The rocket blasted off from the Uchinoura Space Centre in Kagoshima, in south-west Japan, launched by the Japan Aerospace Exploration Centre (JAXA) and cheered on by hundreds of spectators both in Kagoshima and at a public viewing site in Tokyo.
It is hoped that this new Epsilon rocket will pave the way for a new, affordable generation of space rockets, having cost £23m, half as much to develop as its predecessor. Indeed, the previous M-5 model was withdrawn from service in 2006, as JAXA was unable to meet the rapidly rising maintenance costs.
At 24 metres long and with a weight of 91 tons, the model itself is much smaller than previous Epsilon designs, and uses artificial intelligence to perform safety checks, meaning it requires much less manpower than other space rockets.
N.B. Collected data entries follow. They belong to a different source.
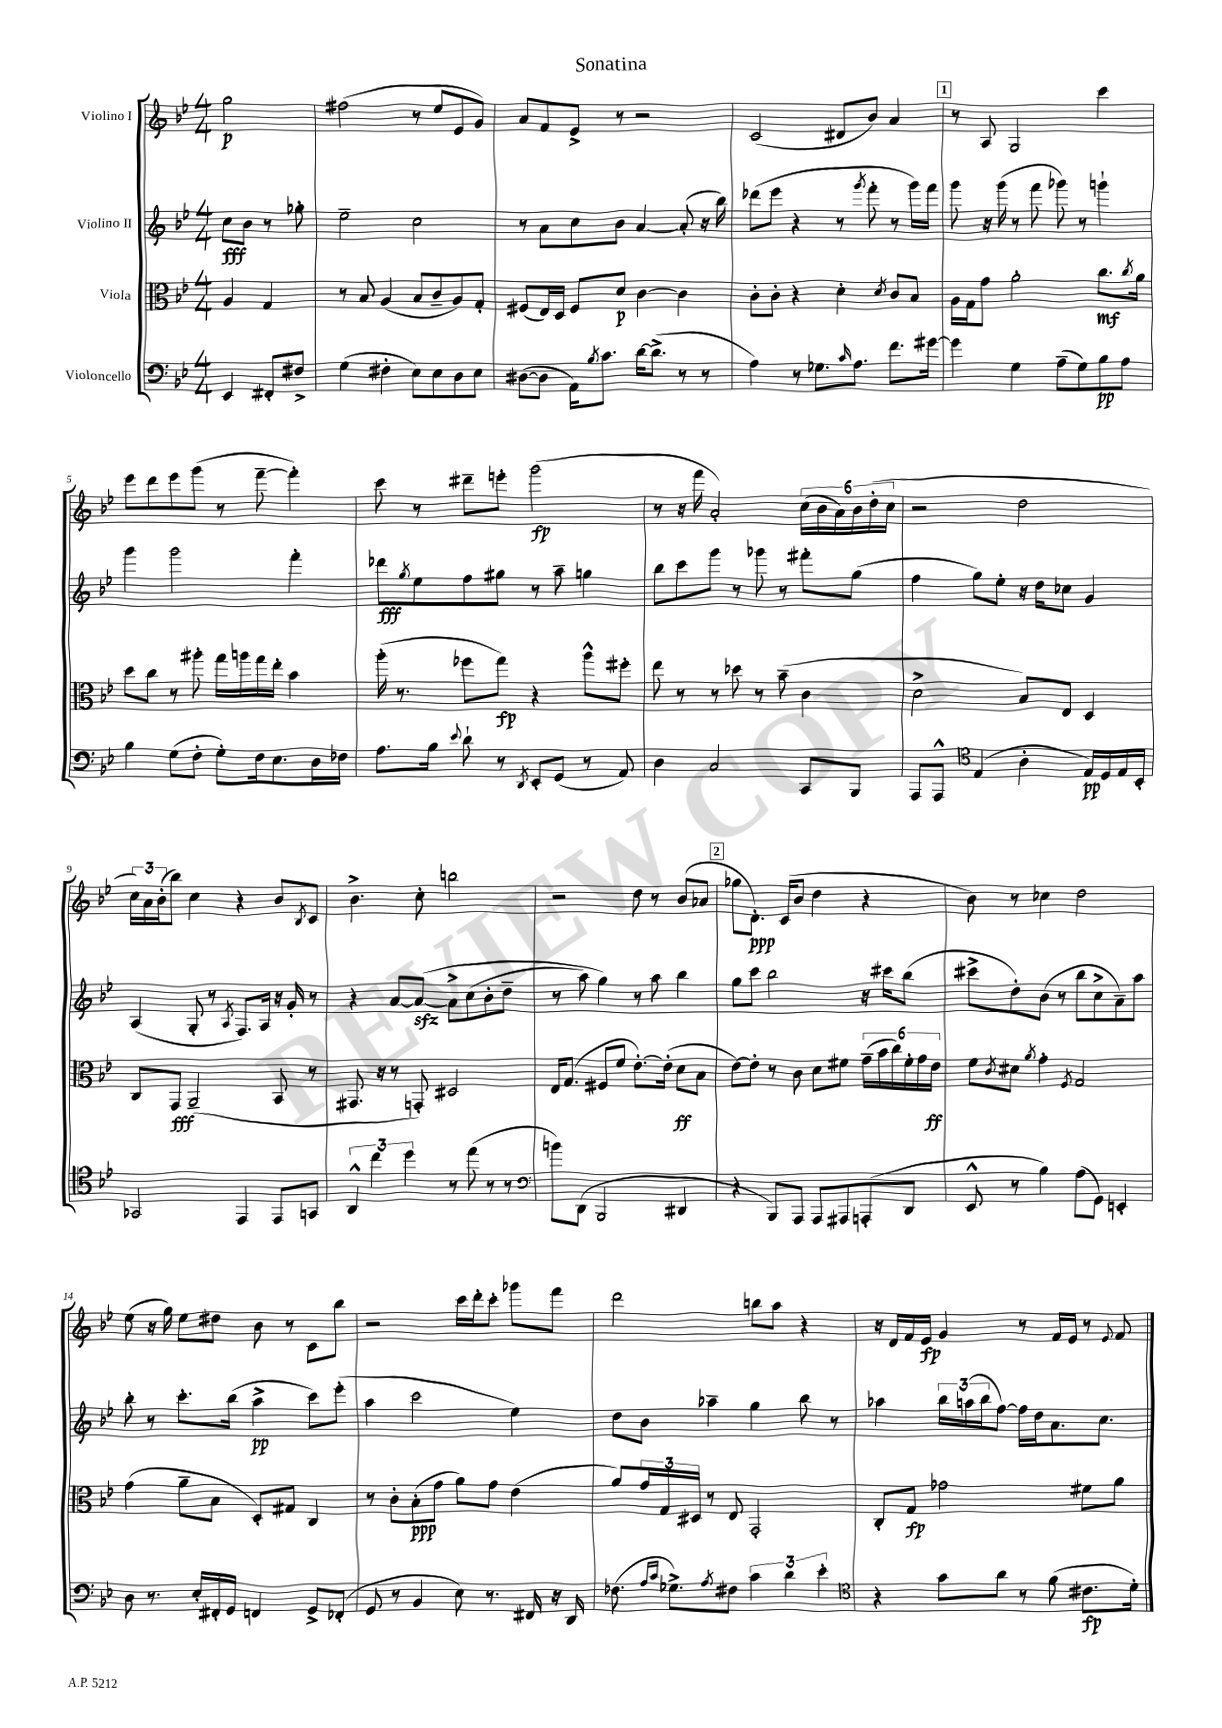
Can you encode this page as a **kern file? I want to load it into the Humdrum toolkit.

**kern	**kern	**kern	**kern
*staff4	*staff3	*staff2	*staff1
*clefF4	*clefC3	*clefG2	*clefG2
*k[b-e-]	*k[b-e-]	*k[b-e-]	*k[b-e-]
*M4/4	*M4/4	*M4/4	*M4/4
4EE-	4A	8cc	2gg
.	.	8b-	.
8FF#'	4G	8r	.
8F#^	.	8gg-'	.
=	=	=	=
(4G	8r	2ee-~	(2ff#
.	8B-	.	.
4F#'	(4A	.	.
8E-)	8B-	2cc	8r
8E-	8c~	.	8ee-
8D	8A)	.	8e-
8E-	8G'	.	8g)
=	=	=	=
([8D#	(8F#	8r	8a
8D#]	16E-)	8a	8f
.	16D	.	.
16AA)	8F#	8cc	8e-^
8qB-	.	.	.
8.c	.	.	.
.	8d	8b-	8r
[16d	[4c	[4a	2r
(8.d^]	.	.	.
8r	4c]	(8a']	.
8r	.	16r	.
.	.	16bb-)	.
=	=	=	=
4A)	8c'	(8ddd-	(2c
.	8c'	8eee-	.
8r	4r	4r	.
8.G-	.	.	.
.	4d'	8r	8d#
16qqc	.	.	.
8.A	.	.	.
.	.	8qggg	.
.	.	8fff'	8b-)
.	8qd	.	.
8.f	8c	8r	4a
.	8B-	16ggg)	.
[16g#	.	16fff	.
=	=	=	=
4g#]	16A	8ggg	8r
.	16G	.	.
.	8g	16r	8A
.	.	(16ggg	.
4G	2a'	8r	2G
.	.	8fff	.
(8A~	.	8ggg-)	.
8G)	.	8r	.
8B-	8.cc	4ggg`	4ccc
8A	.	.	.
.	8qcc	.	.
.	16a	.	.
=	=	=	=
4B-	8dd	4ggg	8eee-
.	8cc	.	8ddd
(8G	8r	2ggg	8eee-
8F'	8aa#'	.	(8ggg
8G')	16gg	.	8r
.	16aa	.	.
16F	16gg	.	[8fff~
8.E-	16ee-'	.	.
.	4b-	4fff'	4fff'])
16D	.	.	.
16F-	.	.	.
=	=	=	=
8.A	(16aa'	8ddd-	8ccc
.	8.r	.	.
.	.	8qgg	.
.	.	8ee-	8r
16B-	.	.	.
8qqe-	.	.	.
8d`	8ff-	8ff	8ddd#~
8r	8gg)	8gg#	8eee'
8qDD	.	.	.
8EE-'	4r	8r	(2ggg
(8GG	.	8aa~	.
8r	8aa^^	4gg	.
8AA)	8ff#'	.	.
=	=	=	=
4D	8ee-	8bb-	8r
.	8r	8ccc	16r
.	.	.	16fff
2C	8r	8ggg	2a')
.	8dd-	8r	.
.	8r	8ggg-	.
.	(8b-~	8r	.
8CC	4c	8fff#'	(24cc
.	.	.	24b-
.	.	.	24a)
8BBB-	.	(8gg	24b-
.	.	.	(24dd'
.	.	.	24cc
=	=	=	=
8AAA	2d^	4ff	2r
8AAA^^	.	.	.
*clefC4	*	*	*
(4E-	.	8gg)	.
.	.	8ee-'	.
4A'	8B-)	16r	2dd
.	.	16dd	.
.	8E-	8cc-	.
16E-)	4D	4g	.
16D	.	.	.
16E-	.	.	.
16BB-'	.	.	.
=	=	=	=
2GG-	8C	(4A	24cc)
.	.	.	24a
.	.	.	(24b-'
.	8GG	.	8bb-)
.	(2AA~	8G'	4cc
.	.	8r	.
.	.	8qA	.
4EE-	.	8.F)	4r
.	.	16A	.
8EE-	8BB-	16r	8b-
.	.	16g'	.
.	.	.	8qB-
8GG	8r	8r	8c
=	=	=	=
6AA^^	8.GG#	4r	4.b-^
6cc	.	.	.
.	16r	.	.
.	8r	[8a	.
6dd	.	.	.
.	8GG')	&(8a_	8cc'
8r	2D#	8a^]	2bb
(8ee-	.	(8cc	.
8r	.	8b-'	.
8r	.	8dd~	.
=	=	=	=
*clefF4	*	*	*
8b)	16E-	8r	2r
.	(8.G	.	.
(8DD	.	8aa)	.
2BBB-	8F#	4gg&)	.
.	8f	.	.
.	[8.e-')	8r	8dd
.	.	8aa	8r
.	(16e-']	.	.
4DD#	8d	4bb-	(8b-
.	8B-	.	8a-
=	=	=	=
4r	[8e-)	8gg	8gg-
.	8e-']	8ccc	8.d')
8BBB-)	8r	2bb-	.
.	.	.	(16c
8AAA	8c	.	8b-
8AAA	8d	.	4dd
8AAA#	8f#	.	.
(8AAA'	(24g~	16r	4r
.	24b-	.	.
.	.	16ccc#	.
.	24cc)	.	.
8DD	24f#'	(8bb-	.
.	24g	.	.
.	24e-	.	.
=	=	=	=
8EE-^^	8f	8ccc#^	8b-)
.	8qc	.	.
8r	8d#	8dd')	8r
.	8qa	.	.
4B-)	4g'	(8b-	4cc-
.	.	8r	.
.	8qF	.	.
(8A	2G	8bb-	2dd
8GG)	.	8cc^	.
4EE'	.	8a~)	.
.	.	8aa	.
=	=	=	=
8D	(4g	8bb-'	(8ee-
8.r	.	8r	16r
.	.	.	16gg)
.	8a~	8.ccc'	8ee-
16E-'	.	.	.
16FF#'	8B-	.	8dd#
16GG	.	(16bb-	.
4FF	8D')	4aa^	8b-
.	8G#	.	8r
8GG^	4C	8ccc)	8c
(8FF-'	.	(8eee-'	8bb-
=	=	=	=
8GG	8r	4aa	2r
8r	8c'	.	.
4BB-	(8B-'	2ccc	.
.	8g	.	.
8E-)	8a)	.	16ccc
.	.	.	16ddd'
8.r	8g	.	8ccc'
.	(4e-	4ee-)	8ggg-
16FF#	.	.	.
16r	.	.	8fff
16DD	.	.	.
=	=	=	=
(8.F-	8a)	8dd	2ddd
.	24g	8b-	.
.	24G	.	.
16qqA	.	.	.
16qqc	.	.	.
8.G-^)	.	.	.
.	24D#	.	.
.	8r	4aa-~	.
8qA	.	.	.
8F#	8E-	.	.
6c	2GG'	4gg	8bb
.	.	.	8aa
6d	.	.	.
.	.	8bb-	4r
6e-'	.	.	.
.	.	8r	.
=	=	=	=
*clefC4	*	*	*
4r	8C'	4aa-	16r
.	.	.	16d
.	8G	.	16f
.	.	.	16e-
8g	2g-	24bb-	4g
.	.	(24aa	.
.	.	24bb-	.
8a	.	[8ff)	.
8r	.	16ff]	8r
.	.	16dd	.
(8f	.	8.a	16f
.	.	.	16e-
8.c#	8f#	.	8r
.	.	8.cc	.
.	.	.	8qqe-
.	8a	.	8f
16d')	.	.	.
==	==	==	==
*-	*-	*-	*-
Indeed, as well as being much less expensive to develop, the launch process itself was also much cheaper than regular space rocket launches, as its use of AI and laptop computer-based command system reduced the amount of workers on site from the average 150 people to a mere eight.
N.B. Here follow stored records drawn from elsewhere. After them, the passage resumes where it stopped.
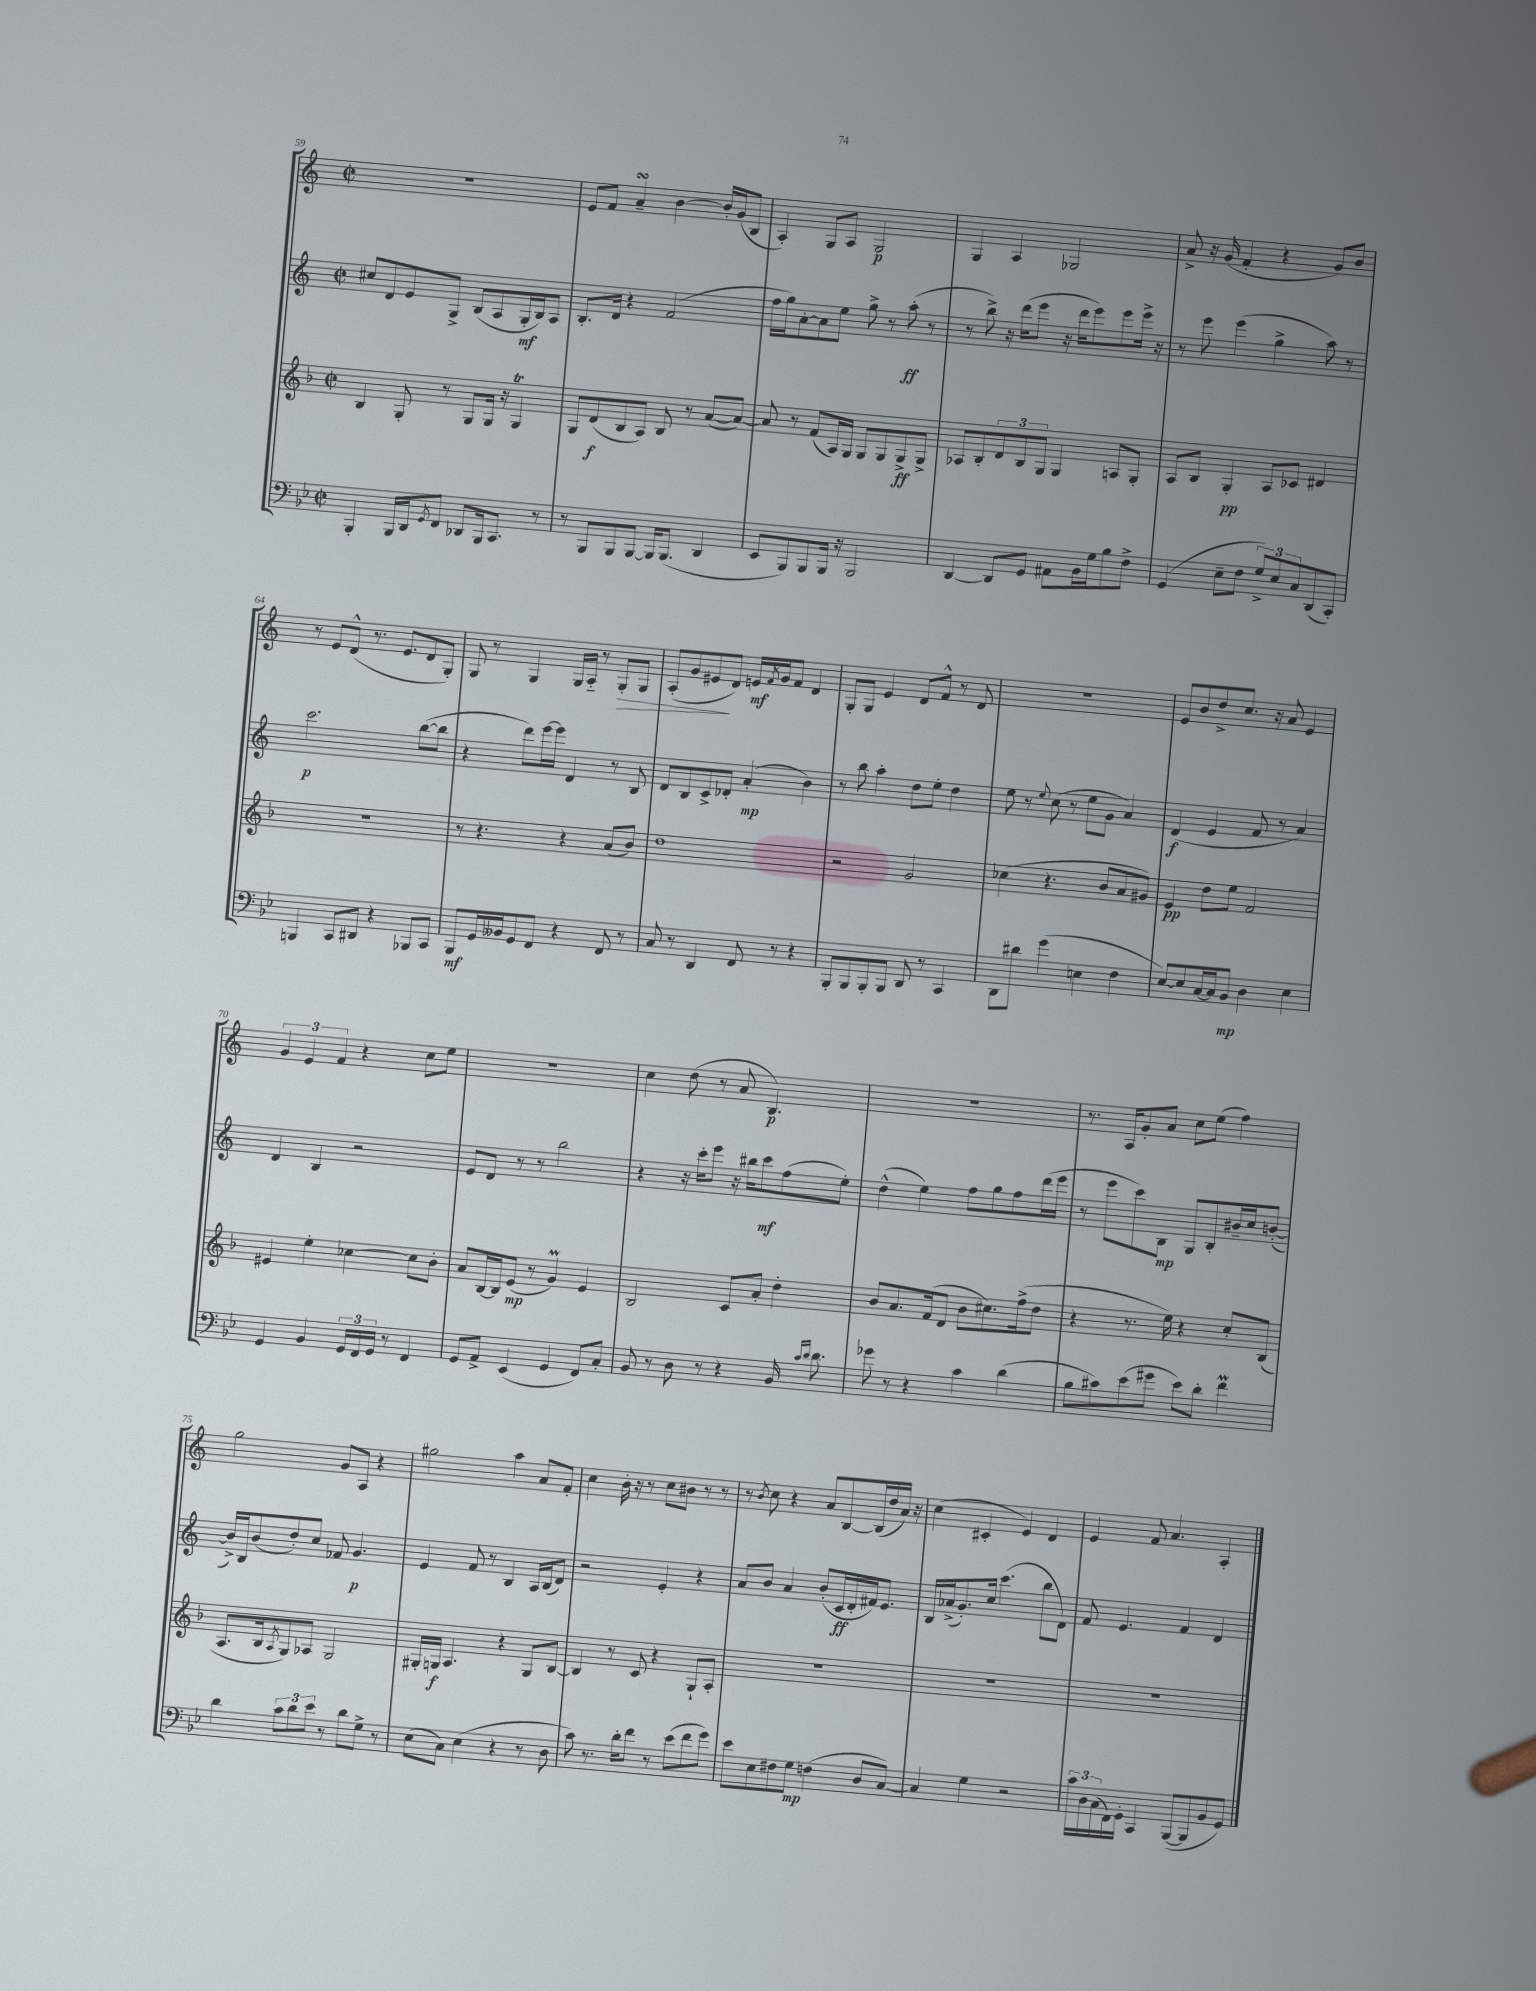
<<
\new StaffGroup <<
\new Staff = "s0" {
    \clef treble \key c \major \defaultTimeSignature \time 2/2
    r1 |
    e'8 f'8 a'4--\turn b'4~ b'16-. g'16( b8 |
    a4-.) g8 a8 g2\p |
    g4 a4 ges2 |
    a'8-> r16 g'16( f'4-. r4 g'8) b'8 |
    r8 e'8 d'8-^( r8. e'8. d'8 g8-.) |
    g8 r8 g4 g16 a16-_ r8 g8-.\> g8 |
    a8-.( g'8 eis'8\! d'8) e'16\mf \acciaccatura { f'8 } g'16 f'8 d'4 |
    g8-. g8 e'4 d'8 f'8-^ r8 d'8 |
    r1 |
    e'8 b'8 d''8-> c''8. r16 a'8 e'4 |
    \tuplet 3/2 { g'4 e'4 f'4 } r4 c''8 e''8 |
    R1 |
    c''4 d''8( r8 a'8 b4.\p) |
    R1 |
    r8. a16 g'8-. a'8 c''8 e''8( f''4) |
    g''2 g'8 a8 r4 |
    gis''2 a''4 a'8 f'8-. |
    c''4 b'16-. r16 r8 c''8 bis'8 r8 r8 |
    r8 \acciaccatura { b'8 } c''8 r4 a'8 b8~ b16( d''16 a'16) r16 |
    c''4( cis'4-. e'4) d'4 |
    e'4 f'8 a'4. a4-. \bar "|." |
}
\new Staff = "s1" {
    \clef treble \key c \major \defaultTimeSignature \time 2/2
    cis''8 d'8 e'8 g8-> b8( a8 g16-.\mf b16) a8 |
    b8.-. d'16 r4 f'2( |
    f''16 g''16) a'8~-. a'8 e''8 g''8-> r8 a''8-.\ff( r8 |
    r8 b''8->) r16 d'''16( e'''8 r16 d'''16 e'''8) e'''8 e'''16-> r16 |
    r8 e'''8 e'''4( g''4-> a''8) r8 |
    c'''2.\p b''8~( b''8 |
    r4 d'''8) e'''16~ e'''16 d'4 r8 b8 |
    d'8 b8 c'8-> des'8-. a'4-.\mp( b'4) |
    r8 b''8 a''4-. d''8 e''8-. d''4 |
    e''8 r8 \appoggiatura { e''8 } c''8( r8 e''8 g'8 a'4) |
    d'4\f( e'4 f'8 r8 a'4) |
    d'4 b4 r2 |
    e'8 d'8 r8 r8 b''2 |
    r4 r16 c'''16-. e'''8 r16 bis''16 c'''8\mf f''8( e''8-.) |
    d''4-^( e''4) f''8 g''8 f''8 d'''16( e'''16 |
    r8 e'''8 c'''8) b8\mp g8 b8-. bis'16-- c''16 b'8~-.( |
    b'16->) b16 b'8( d''8-.) c''8 fes'8 g'4.\p |
    e'4 f'8 r8 b4 a16 b16( d'8) |
    r2 e'4-. r4 |
    a'8 b'8 a'4 b'8-.( c'16\ff d'16-. fis'16) e'8. |
    b16 aes'16->( g'8.-.) c''16 c'''4.( b''8 d'8) |
    f'8 e'4. f'4 d'4 \bar "|." |
}
\new Staff = "s2" {
    \clef treble \key f \major \defaultTimeSignature \time 2/2
    bes4 g8-. r8 g8 g16 r16 g4\trill |
    g8 d'8\f( bes8 a8) bes8 r8 a'8~( a'8~) |
    a'8 r8 f'8( a16) g16 g8 g8 g8->\ff g8-> |
    aes8 bes8-. \tuplet 3/2 { d'8 bes8 g8 } g4 a8 g8-. |
    a8 bes8 g4-.\pp a8 ces'8 dis'4 |
    R1 |
    r8 r4. r4 a'8( bes'8) |
    d''1 |
    r2 g'2 |
    ces''4( r4. bes'8 a'8 gis'8) |
    e'4\pp d''8 e''8 f'2 |
    eis'4 e''4-. ces''4~ ces''8 bes'8-. |
    a'8 bes16~ bes16 e'8\mp( r8 g'4\prall) e'4 |
    bes2 c'8 a'8-. d''4-. |
    bes'8 a'8. f'16( d'8 bes'8 cis''8.) f''16->( d''8 |
    r4 r8. e''16) r4 c''8-. bes8( |
    a8. bes16 \acciaccatura { a8 } g8) aes8 g2 |
    gis16-. g16\f a4. r4 g8 bes8~ |
    bes4 r8 c'8 r4 g8-! a8-. |
    R1 |
    R1 |
    R1 \bar "|." |
}
\new Staff = "s3" {
    \clef bass \key bes \major \defaultTimeSignature \time 2/2
    bes,,4-. bes,,16 d,16 \acciaccatura { g,8 } f,8 des,8 bes,,16 c,8. r8 |
    r8 bes,,8 bes,,8 bes,,8~ bes,,16 bes,,8.( d,4 |
    ees,8 bes,,8) bes,,8 bes,,16 r16 bes,,2 |
    d,4~ d,8 g,8 ais,8 bes,16 g16 bes8 f8-> |
    g,4( ees8-- f8 \tuplet 3/2 { g8->) ees8 c8 } d,8( c,8-.) |
    b,,4 c,8 dis,8 r4 bes,,8 c,8 |
    bes,,8\mf g,16 beses,16 g,8 f,8 r4 f,8 r8 |
    c8 r8 d,4 f,8 r8 r4 |
    bes,,8-. bes,,8 bes,,8-. bes,,8 d,8 r8 c,4 |
    d,8 dis'8 g'4( e4 f4 |
    ees8~) ees8 c16~ c16 bes,8\mp d4 ees4 |
    g,4 bes,4 \tuplet 3/2 { g,16 f,16 g,16 } r8 f,4 |
    g,8 a,8-> ees,4( g,4 f,8) c8-. |
    bes,8 r8 d8 r8 r4 bes,16 \grace { c'16 d'16 } d'8. |
    ges'8 r8 r4 c'4 d'4( |
    bes8 cis'8) ees'8( gis'8 ees'8) d'8-. f'4\prall |
    d'4 \tuplet 3/2 { c'8 d'8 ees'8 } r8 d'8 g8-> r8 |
    ees8( c8) ees4( r4 r8 d8 |
    c'8) r8. d'16-. f'8 r8 ees'8( f'8 g'8) |
    ees'8 ees8 fis8 g8\mp f4( d8 c8~) |
    c4 g4 r2 |
    \tuplet 3/2 { c'16 d16 c16( } f,16) g,16-. c,4 bes,,8~( bes,,8 bes,8 g,8) \bar "|." |
}
>>
>>
\layout { \context { \Score currentBarNumber = #59 } }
Japan hopes this stripped-down approach will become competitive in the global space business. Epsilon was initially due to be launched on August 27th, but was called off at the last second – literally – after a ground control computer detected a positional abnormality, which was later found to be a false alarm. The space rocket will orbit Earth, and will observe planets remotely, including Mars, Venus and Jupiter.